# What is expected
Set the data below down again, exactly, with every picture left out.

[Stored data]
------------------------------------------------------------

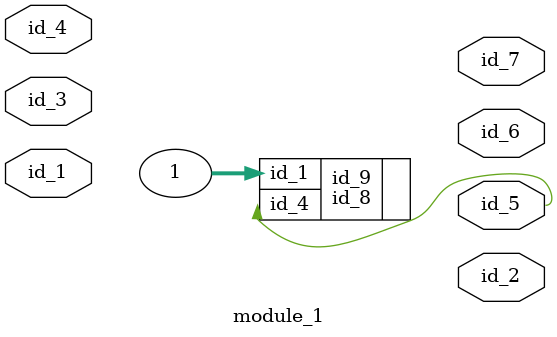
<source format=v>
module module_0 (
    id_1,
    id_2,
    id_3,
    id_4,
    id_5,
    id_6,
    id_7,
    id_8,
    id_9,
    id_10,
    id_11
);
  output id_11;
  input id_10;
  input id_9;
  output id_8;
  output id_7;
  input id_6;
  input id_5;
  input id_4;
  input id_3;
  output id_2;
  input id_1;
  id_12 id_13 ();
endmodule
module module_1 (
    id_1,
    id_2,
    id_3,
    id_4,
    id_5,
    id_6,
    id_7
);
  output id_7;
  output id_6;
  output id_5;
  input id_4;
  input id_3;
  output id_2;
  input id_1;
  id_8 id_9 (
      .id_4(id_5),
      .id_1(1)
  );
endmodule

</source>
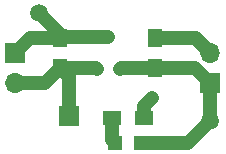
<source format=gbr>
G04 #@! TF.FileFunction,Copper,L1,Top,Signal*
%FSLAX46Y46*%
G04 Gerber Fmt 4.6, Leading zero omitted, Abs format (unit mm)*
G04 Created by KiCad (PCBNEW 4.0.2-4+6225~38~ubuntu14.04.1-stable) date Thu 30 Mar 2017 05:43:38 PM CEST*
%MOMM*%
G01*
G04 APERTURE LIST*
%ADD10C,0.100000*%
%ADD11R,1.250000X1.500000*%
%ADD12R,1.200000X1.200000*%
%ADD13R,1.700000X1.700000*%
%ADD14O,1.700000X1.700000*%
%ADD15R,1.500000X1.300000*%
%ADD16R,0.600000X1.000000*%
%ADD17C,1.500000*%
%ADD18C,0.685800*%
%ADD19C,1.219200*%
G04 APERTURE END LIST*
D10*
D11*
X175006000Y-54376000D03*
X175006000Y-56876000D03*
X183007000Y-56876000D03*
X183007000Y-54376000D03*
D12*
X181821000Y-63246000D03*
X179621000Y-63246000D03*
D13*
X171196000Y-55626000D03*
D14*
X171196000Y-58166000D03*
D13*
X187706000Y-58166000D03*
D14*
X187706000Y-55626000D03*
D15*
X179371000Y-61087000D03*
X182071000Y-61087000D03*
D16*
X178120000Y-56976000D03*
X180020000Y-56976000D03*
X179070000Y-54276000D03*
D17*
X173228000Y-52197000D03*
X187706000Y-61341000D03*
D13*
X175768000Y-60960000D03*
D18*
X182753000Y-59436000D03*
D19*
X175006000Y-54376000D02*
X175106000Y-54276000D01*
X175106000Y-54276000D02*
X179070000Y-54276000D01*
X173228000Y-52197000D02*
X175006000Y-53975000D01*
X175006000Y-53975000D02*
X175006000Y-54376000D01*
X171196000Y-55626000D02*
X172446000Y-54376000D01*
X172446000Y-54376000D02*
X175006000Y-54376000D01*
X175006000Y-56876000D02*
X175768000Y-57638000D01*
X175768000Y-57638000D02*
X175768000Y-60960000D01*
X175006000Y-56876000D02*
X173716000Y-58166000D01*
X173716000Y-58166000D02*
X171196000Y-58166000D01*
X182071000Y-61087000D02*
X182071000Y-60118000D01*
X182071000Y-60118000D02*
X182753000Y-59436000D01*
X183007000Y-54376000D02*
X186456000Y-54376000D01*
X186456000Y-54376000D02*
X187706000Y-55626000D01*
X175006000Y-56876000D02*
X178020000Y-56876000D01*
X178020000Y-56876000D02*
X178120000Y-56976000D01*
X187706000Y-61341000D02*
X187706000Y-58166000D01*
X181821000Y-63246000D02*
X185801000Y-63246000D01*
X185801000Y-63246000D02*
X187706000Y-61341000D01*
X180020000Y-56976000D02*
X180120000Y-56876000D01*
X180120000Y-56876000D02*
X183007000Y-56876000D01*
X187706000Y-58166000D02*
X186416000Y-56876000D01*
X186416000Y-56876000D02*
X183007000Y-56876000D01*
X179371000Y-61087000D02*
X179371000Y-62996000D01*
X179371000Y-62996000D02*
X179621000Y-63246000D01*
M02*

</source>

------------------------------------------------------------

# Written reply
<source format=v>
module module_0 (
    id_1,
    id_2,
    id_3,
    id_4,
    id_5,
    id_6,
    id_7,
    id_8,
    id_9,
    id_10,
    id_11
);
  output id_11;
  input id_10;
  input id_9;
  output id_8;
  output id_7;
  input id_6;
  input id_5;
  input id_4;
  input id_3;
  output id_2;
  input id_1;
  id_12 id_13 ();
endmodule
module module_1 (
    id_1,
    id_2,
    id_3,
    id_4,
    id_5,
    id_6,
    id_7
);
  output id_7;
  output id_6;
  output id_5;
  input id_4;
  input id_3;
  output id_2;
  input id_1;
  id_8 id_9 (
      .id_4(id_5),
      .id_1(1)
  );
endmodule

</source>
<source format=gbr>
G04 #@! TF.FileFunction,Copper,L1,Top,Signal*
%FSLAX46Y46*%
G04 Gerber Fmt 4.6, Leading zero omitted, Abs format (unit mm)*
G04 Created by KiCad (PCBNEW 4.0.2-4+6225~38~ubuntu14.04.1-stable) date Thu 30 Mar 2017 05:43:38 PM CEST*
%MOMM*%
G01*
G04 APERTURE LIST*
%ADD10C,0.100000*%
%ADD11R,1.250000X1.500000*%
%ADD12R,1.200000X1.200000*%
%ADD13R,1.700000X1.700000*%
%ADD14O,1.700000X1.700000*%
%ADD15R,1.500000X1.300000*%
%ADD16R,0.600000X1.000000*%
%ADD17C,1.500000*%
%ADD18C,0.685800*%
%ADD19C,1.219200*%
G04 APERTURE END LIST*
D10*
D11*
X175006000Y-54376000D03*
X175006000Y-56876000D03*
X183007000Y-56876000D03*
X183007000Y-54376000D03*
D12*
X181821000Y-63246000D03*
X179621000Y-63246000D03*
D13*
X171196000Y-55626000D03*
D14*
X171196000Y-58166000D03*
D13*
X187706000Y-58166000D03*
D14*
X187706000Y-55626000D03*
D15*
X179371000Y-61087000D03*
X182071000Y-61087000D03*
D16*
X178120000Y-56976000D03*
X180020000Y-56976000D03*
X179070000Y-54276000D03*
D17*
X173228000Y-52197000D03*
X187706000Y-61341000D03*
D13*
X175768000Y-60960000D03*
D18*
X182753000Y-59436000D03*
D19*
X175006000Y-54376000D02*
X175106000Y-54276000D01*
X175106000Y-54276000D02*
X179070000Y-54276000D01*
X173228000Y-52197000D02*
X175006000Y-53975000D01*
X175006000Y-53975000D02*
X175006000Y-54376000D01*
X171196000Y-55626000D02*
X172446000Y-54376000D01*
X172446000Y-54376000D02*
X175006000Y-54376000D01*
X175006000Y-56876000D02*
X175768000Y-57638000D01*
X175768000Y-57638000D02*
X175768000Y-60960000D01*
X175006000Y-56876000D02*
X173716000Y-58166000D01*
X173716000Y-58166000D02*
X171196000Y-58166000D01*
X182071000Y-61087000D02*
X182071000Y-60118000D01*
X182071000Y-60118000D02*
X182753000Y-59436000D01*
X183007000Y-54376000D02*
X186456000Y-54376000D01*
X186456000Y-54376000D02*
X187706000Y-55626000D01*
X175006000Y-56876000D02*
X178020000Y-56876000D01*
X178020000Y-56876000D02*
X178120000Y-56976000D01*
X187706000Y-61341000D02*
X187706000Y-58166000D01*
X181821000Y-63246000D02*
X185801000Y-63246000D01*
X185801000Y-63246000D02*
X187706000Y-61341000D01*
X180020000Y-56976000D02*
X180120000Y-56876000D01*
X180120000Y-56876000D02*
X183007000Y-56876000D01*
X187706000Y-58166000D02*
X186416000Y-56876000D01*
X186416000Y-56876000D02*
X183007000Y-56876000D01*
X179371000Y-61087000D02*
X179371000Y-62996000D01*
X179371000Y-62996000D02*
X179621000Y-63246000D01*
M02*

</source>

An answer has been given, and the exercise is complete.